Nanik mengungkapkan, keputusan lebih lanjut terhadap puluhan dapur tersebut masih menunggu hasil pemeriksaan laboratorium dari Badan Pengawas Obat dan Makanan (BPOM). Hasil uji lab itu akan menjadi dasar BGN untuk menentukan tindak lanjut, mulai dari proses perbaikan, pemberian sanksi, hingga penguatan sistem pengawasan.

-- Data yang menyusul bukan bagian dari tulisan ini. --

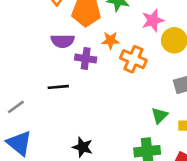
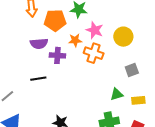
pink star: (153, 20) -> (95, 30), moved, turned -30
green triangle: (160, 116) -> (117, 94), turned 32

“Komitmen kami adalah memulihkan dan menjaga kepercayaan publik terhadap program MBG. Penguatan pengawasan mutu dan keamanan pangan akan kami tingkatkan,” tambahnya.
Sebelumnya, Presiden Prabowo Subianto telah menginstruksikan seluruh dapur MBG untuk melengkapi diri dengan alat uji (test kit) makanan. Hal ini merupakan bagian dari Standar Operasional Prosedur (SOP) baru yang wajib dijalankan guna mencegah terulangnya kasus keracunan.
“Kami bangga menjangkau 30 juta penerima, namun kami juga prihatin dengan insiden yang terjadi. Karena itu, kami menertibkan semua SPPG dan dapur MBG. Kami mewajibkan setiap dapur memiliki test kit untuk menguji makanan sebelum didistribusikan, serta menerapkan prosedur pencucian peralatan yang modern dan higienis sebagai langkah preventif,” jelas Presiden Prabowo di Jakarta, Senin (29/9/2025).